Par Antigone (septembre 2013)

Vouloir écrire sur Geneviève Pastre donne le vertige. Geneviève Pastre, c’est un monde, un univers, une galaxie, la figure même de la création. Tout, elle a tout fait. Professeure, actrice de théâtre, mime, poète (L’Espace du souffle, Octavie ou la Deuxième Mort du Minotaure…), essayiste (De l’amour lesbien…), grammairienne (Le Nouveau Manuel d’orthographe), éditorialiste (Masques, Homophonies, Gai Pied…), éditrice (Les Octaviennes), militante (Arcadie, Front homosexuel d’action révolutionnaire [FHAR], Comité d’urgence anti-répression homosexuelle [CUARH], Rencontre des homosexualités en Île-de-France [RHIF]…), présidente ou animatrice de radio (Fréquence Gaie, Radio Libertaire), femme politique (Les Mauves), blogueuse…
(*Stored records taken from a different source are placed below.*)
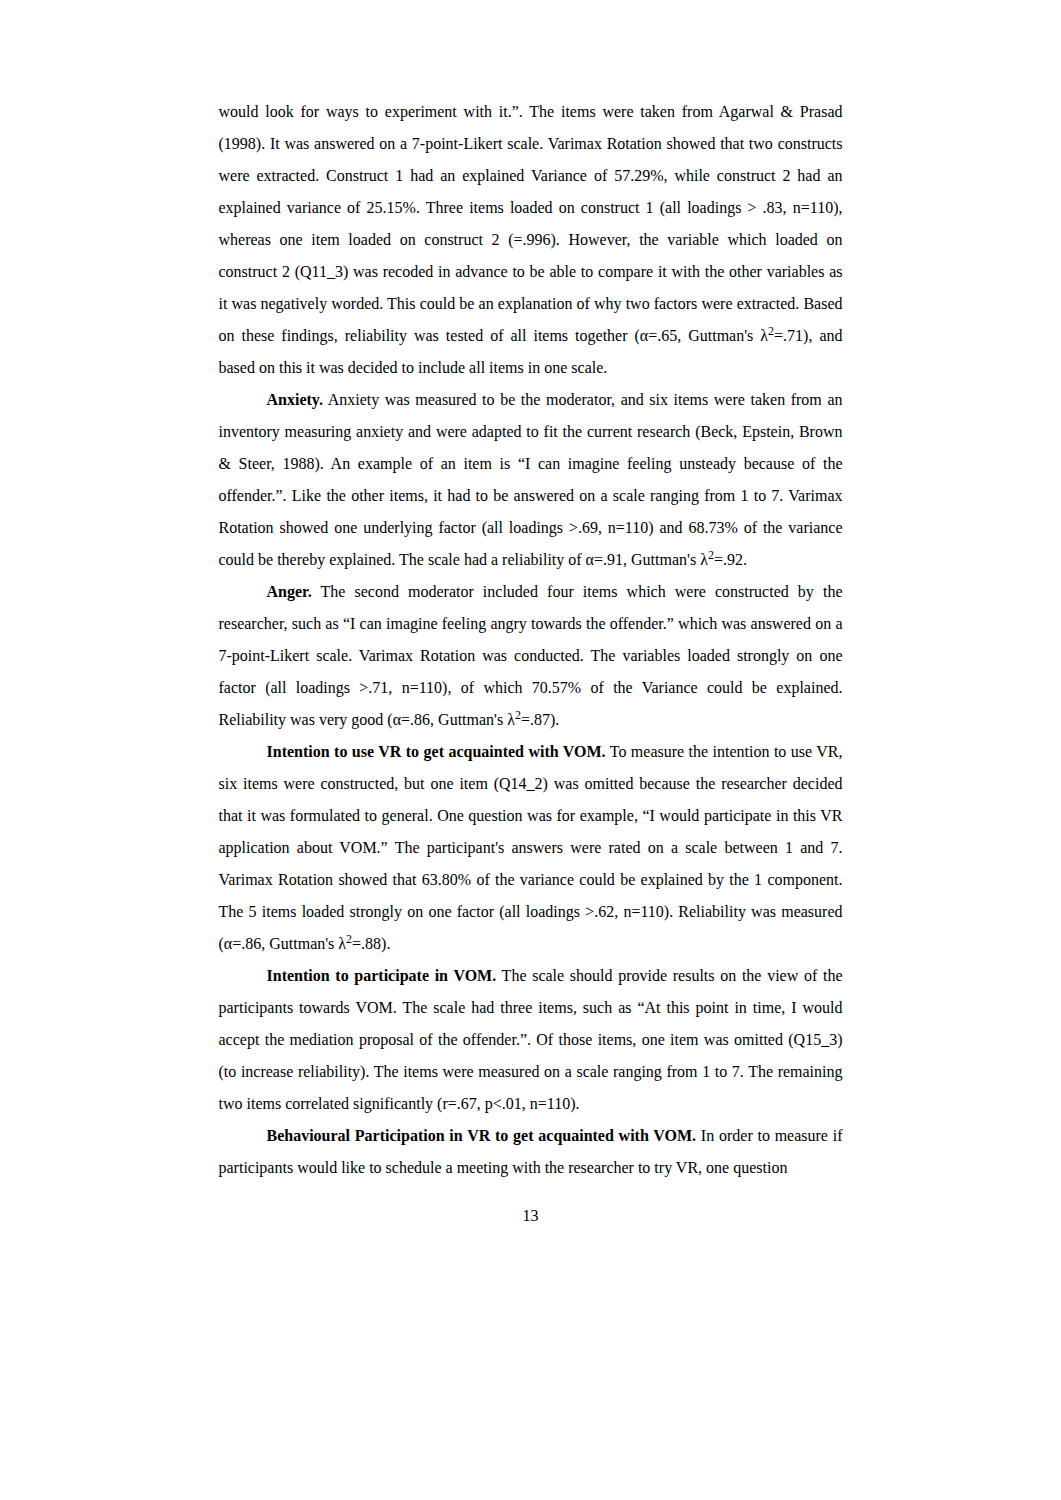would look for ways to experiment with it.”. The items were taken from Agarwal & Prasad (1998). It was answered on a 7-point-Likert scale. Varimax Rotation showed that two constructs were extracted. Construct 1 had an explained Variance of 57.29%, while construct 2 had an explained variance of 25.15%. Three items loaded on construct 1 (all loadings > .83, n=110), whereas one item loaded on construct 2 (=.996). However, the variable which loaded on construct 2 (Q11_3) was recoded in advance to be able to compare it with the other variables as it was negatively worded. This could be an explanation of why two factors were extracted. Based on these findings, reliability was tested of all items together (α=.65, Guttman's λ2=.71), and based on this it was decided to include all items in one scale.
Anxiety. Anxiety was measured to be the moderator, and six items were taken from an inventory measuring anxiety and were adapted to fit the current research (Beck, Epstein, Brown & Steer, 1988). An example of an item is “I can imagine feeling unsteady because of the offender.”. Like the other items, it had to be answered on a scale ranging from 1 to 7. Varimax Rotation showed one underlying factor (all loadings >.69, n=110) and 68.73% of the variance could be thereby explained. The scale had a reliability of α=.91, Guttman's λ2=.92.
Anger. The second moderator included four items which were constructed by the researcher, such as “I can imagine feeling angry towards the offender.” which was answered on a 7-point-Likert scale. Varimax Rotation was conducted. The variables loaded strongly on one factor (all loadings >.71, n=110), of which 70.57% of the Variance could be explained. Reliability was very good (α=.86, Guttman's λ2=.87).
Intention to use VR to get acquainted with VOM. To measure the intention to use VR, six items were constructed, but one item (Q14_2) was omitted because the researcher decided that it was formulated to general. One question was for example, “I would participate in this VR application about VOM.” The participant's answers were rated on a scale between 1 and 7. Varimax Rotation showed that 63.80% of the variance could be explained by the 1 component. The 5 items loaded strongly on one factor (all loadings >.62, n=110). Reliability was measured (α=.86, Guttman's λ2=.88).
Intention to participate in VOM. The scale should provide results on the view of the participants towards VOM. The scale had three items, such as “At this point in time, I would accept the mediation proposal of the offender.”. Of those items, one item was omitted (Q15_3) (to increase reliability). The items were measured on a scale ranging from 1 to 7. The remaining two items correlated significantly (r=.67, p<.01, n=110).
Behavioural Participation in VR to get acquainted with VOM. In order to measure if participants would like to schedule a meeting with the researcher to try VR, one question
13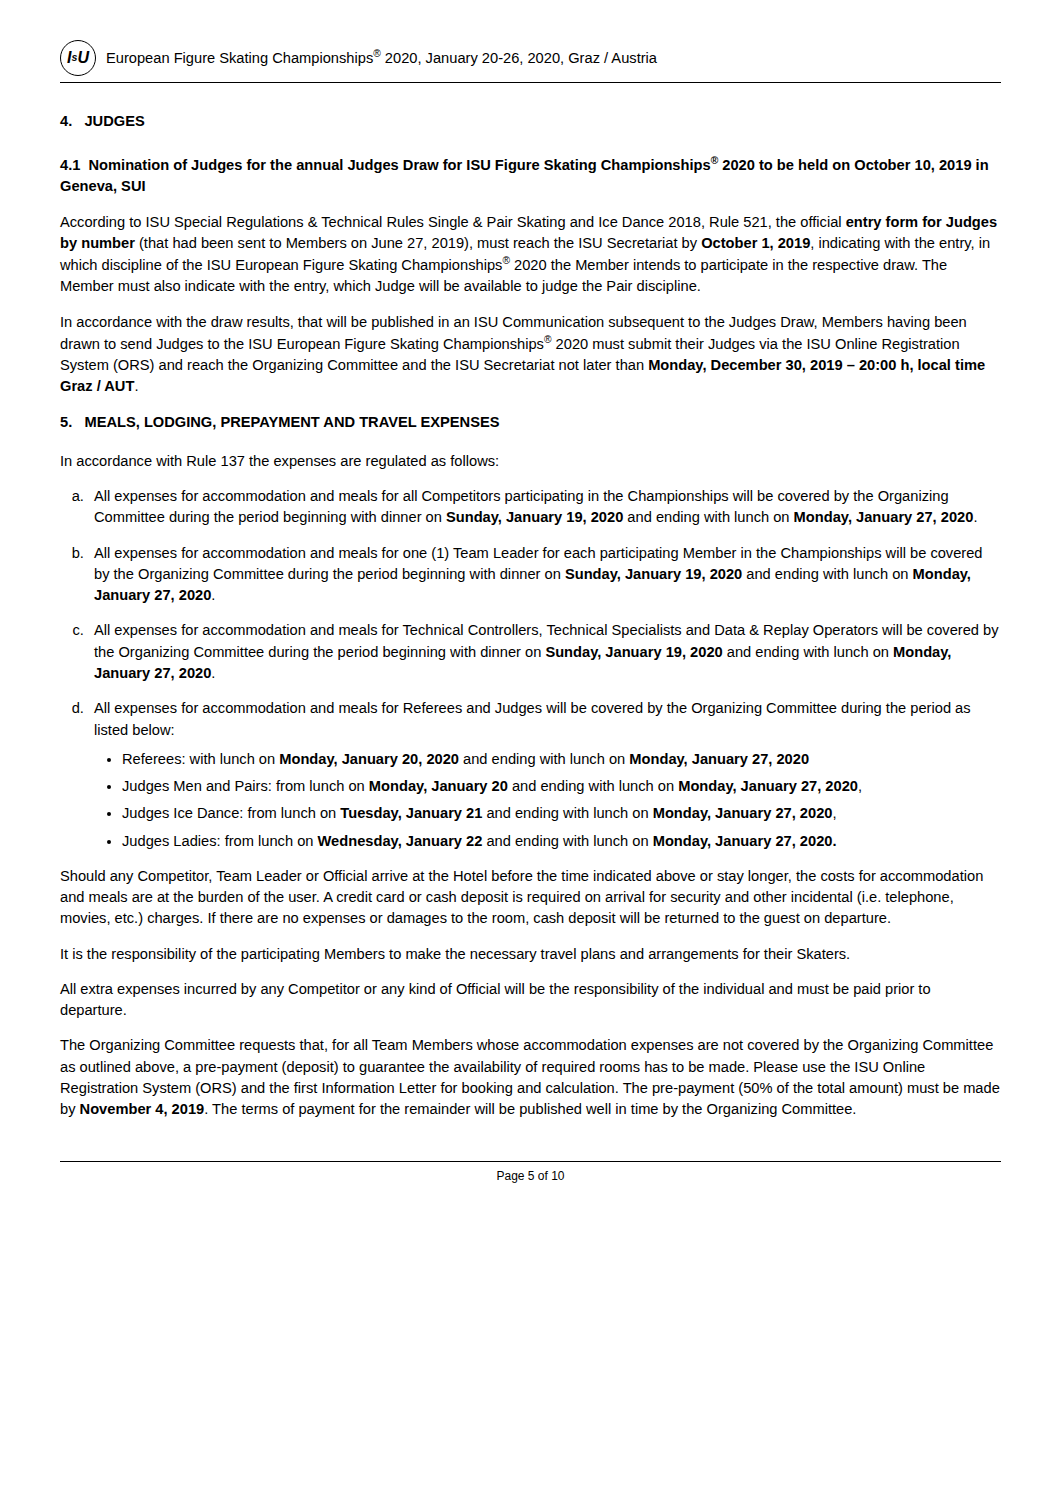Is U
European Figure Skating Championships® 2020, January 20-26, 2020, Graz / Austria
4. JUDGES
4.1 Nomination of Judges for the annual Judges Draw for ISU Figure Skating Championships® 2020 to be held on October 10, 2019 in Geneva, SUI
According to ISU Special Regulations & Technical Rules Single & Pair Skating and Ice Dance 2018, Rule 521, the official entry form for Judges by number (that had been sent to Members on June 27, 2019), must reach the ISU Secretariat by October 1, 2019, indicating with the entry, in which discipline of the ISU European Figure Skating Championships® 2020 the Member intends to participate in the respective draw. The Member must also indicate with the entry, which Judge will be available to judge the Pair discipline.
In accordance with the draw results, that will be published in an ISU Communication subsequent to the Judges Draw, Members having been drawn to send Judges to the ISU European Figure Skating Championships® 2020 must submit their Judges via the ISU Online Registration System (ORS) and reach the Organizing Committee and the ISU Secretariat not later than Monday, December 30, 2019 – 20:00 h, local time Graz / AUT.
5. MEALS, LODGING, PREPAYMENT AND TRAVEL EXPENSES
In accordance with Rule 137 the expenses are regulated as follows:
All expenses for accommodation and meals for all Competitors participating in the Championships will be covered by the Organizing Committee during the period beginning with dinner on Sunday, January 19, 2020 and ending with lunch on Monday, January 27, 2020.
All expenses for accommodation and meals for one (1) Team Leader for each participating Member in the Championships will be covered by the Organizing Committee during the period beginning with dinner on Sunday, January 19, 2020 and ending with lunch on Monday, January 27, 2020.
All expenses for accommodation and meals for Technical Controllers, Technical Specialists and Data & Replay Operators will be covered by the Organizing Committee during the period beginning with dinner on Sunday, January 19, 2020 and ending with lunch on Monday, January 27, 2020.
All expenses for accommodation and meals for Referees and Judges will be covered by the Organizing Committee during the period as listed below:
Referees: with lunch on Monday, January 20, 2020 and ending with lunch on Monday, January 27, 2020
Judges Men and Pairs: from lunch on Monday, January 20 and ending with lunch on Monday, January 27, 2020,
Judges Ice Dance: from lunch on Tuesday, January 21 and ending with lunch on Monday, January 27, 2020,
Judges Ladies: from lunch on Wednesday, January 22 and ending with lunch on Monday, January 27, 2020.
Should any Competitor, Team Leader or Official arrive at the Hotel before the time indicated above or stay longer, the costs for accommodation and meals are at the burden of the user. A credit card or cash deposit is required on arrival for security and other incidental (i.e. telephone, movies, etc.) charges. If there are no expenses or damages to the room, cash deposit will be returned to the guest on departure.
It is the responsibility of the participating Members to make the necessary travel plans and arrangements for their Skaters.
All extra expenses incurred by any Competitor or any kind of Official will be the responsibility of the individual and must be paid prior to departure.
The Organizing Committee requests that, for all Team Members whose accommodation expenses are not covered by the Organizing Committee as outlined above, a pre-payment (deposit) to guarantee the availability of required rooms has to be made. Please use the ISU Online Registration System (ORS) and the first Information Letter for booking and calculation. The pre-payment (50% of the total amount) must be made by November 4, 2019. The terms of payment for the remainder will be published well in time by the Organizing Committee.
Page 5 of 10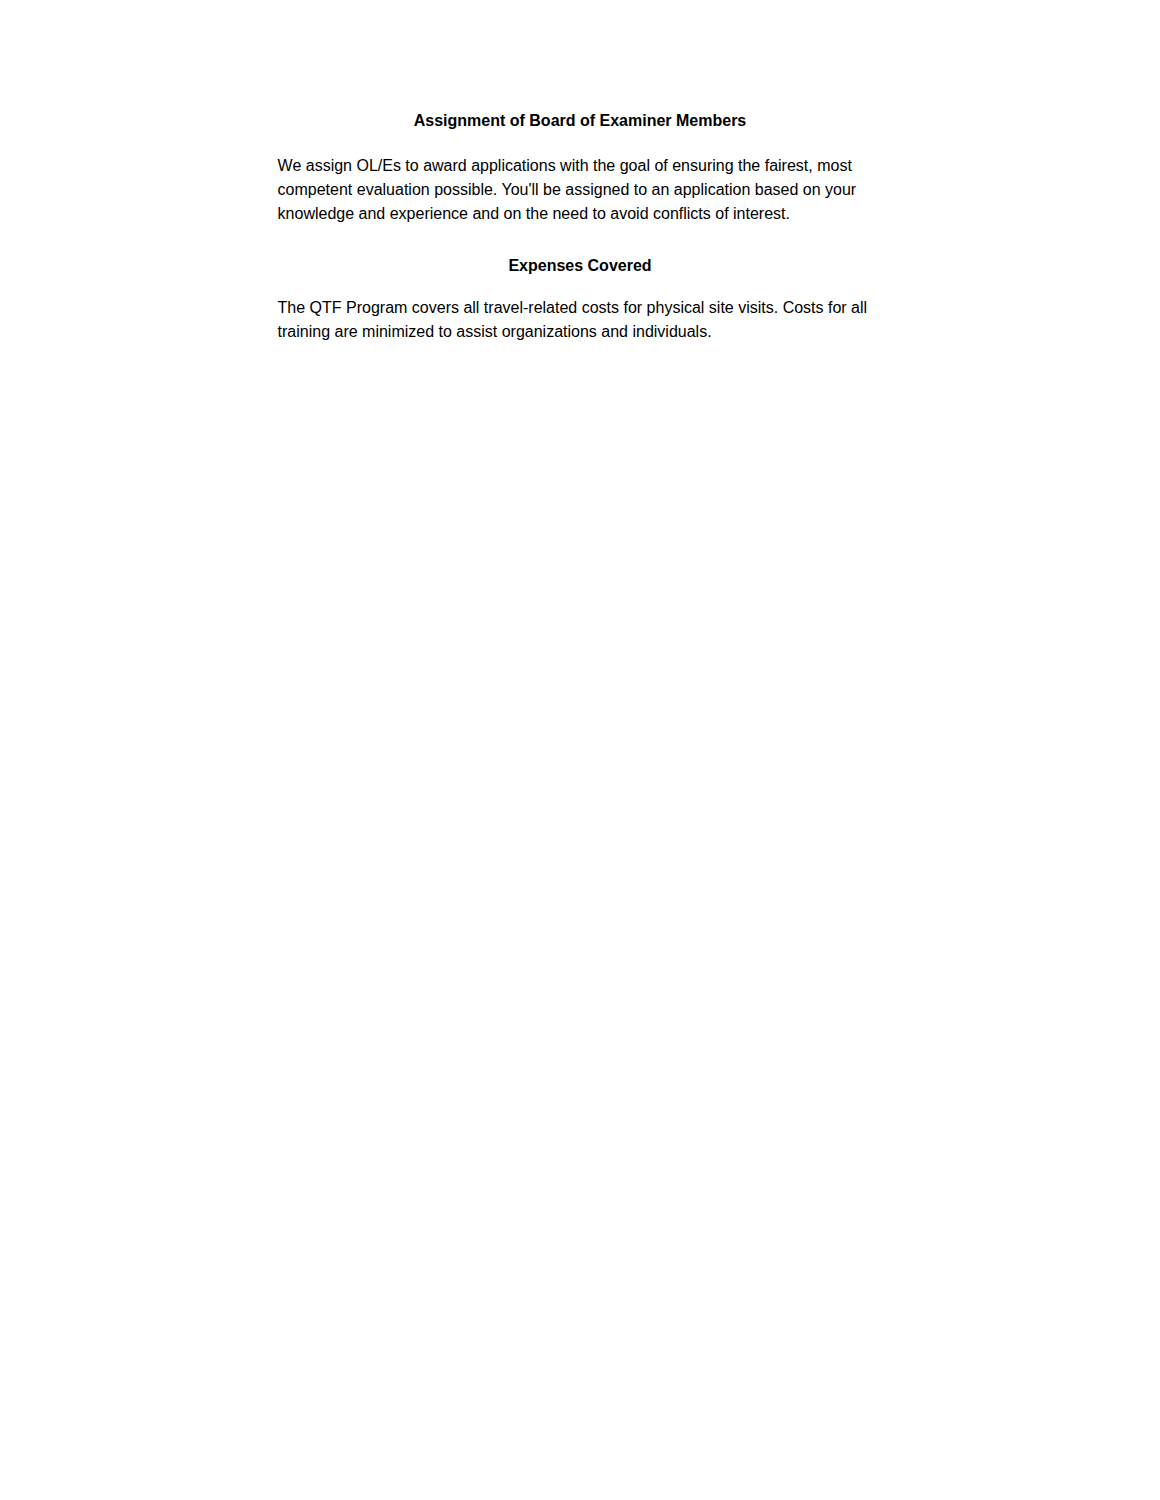Assignment of Board of Examiner Members
We assign OL/Es to award applications with the goal of ensuring the fairest, most competent evaluation possible. You'll be assigned to an application based on your knowledge and experience and on the need to avoid conflicts of interest.
Expenses Covered
The QTF Program covers all travel-related costs for physical site visits. Costs for all training are minimized to assist organizations and individuals.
Les biographies sur elle se bousculent sur internet, toutes plus riches les unes que les autres. Quelques vidéos subsistent sur le site de l’Institut national de l’audiovisuel, permettant de mettre non seulement une image sur son nom mais aussi une voix, un regard pétillant, vif, curieux, amusé.

Multipliant les exercices, les expériences, les actions, les militantismes, les livres, les publications, cette femme est énorme, hors norme, hors cadre.

Elle nous a quittés en 2012, au bout d’une vie de luttes mais aussi de rires, de passions, de combats, d’engagements, de coups de colères, d’impatiences, de coups de force.

Tout le monde (ou presque) a entendu parler d’elle. On propose son nom pour baptiser une salle du Centre LGBT Paris–Île-de-France, on fait d’elle une icône, un monument. L’expression « figure du monde homosexuel » revient dans tous les textes qui lui rendent hommage. Mais que sait-on vraiment d’elle au final ?

Lire sa poésie est une chose. Sans doute est-ce la meilleure façon de la connaître intimement. Mais on peut aussi se référer à son autobiographie qui est probablement son texte le plus abordable. Publié en 2002, ce lourd pavé s’intitule pourtant Une femme en apesanteur.

Comme dans toute autobiographie, Geneviève Pastre suit la chronologie de sa vie, une vie qui, au gré de ses luttes, s’entremêle complètement avec l’histoire du mouvement homosexuel depuis la fin des années 70. De fait, elle le dit : « 1976, je me lève, mon combat commence ». Rien que pour cela, il est très enrichissant de lire ce texte.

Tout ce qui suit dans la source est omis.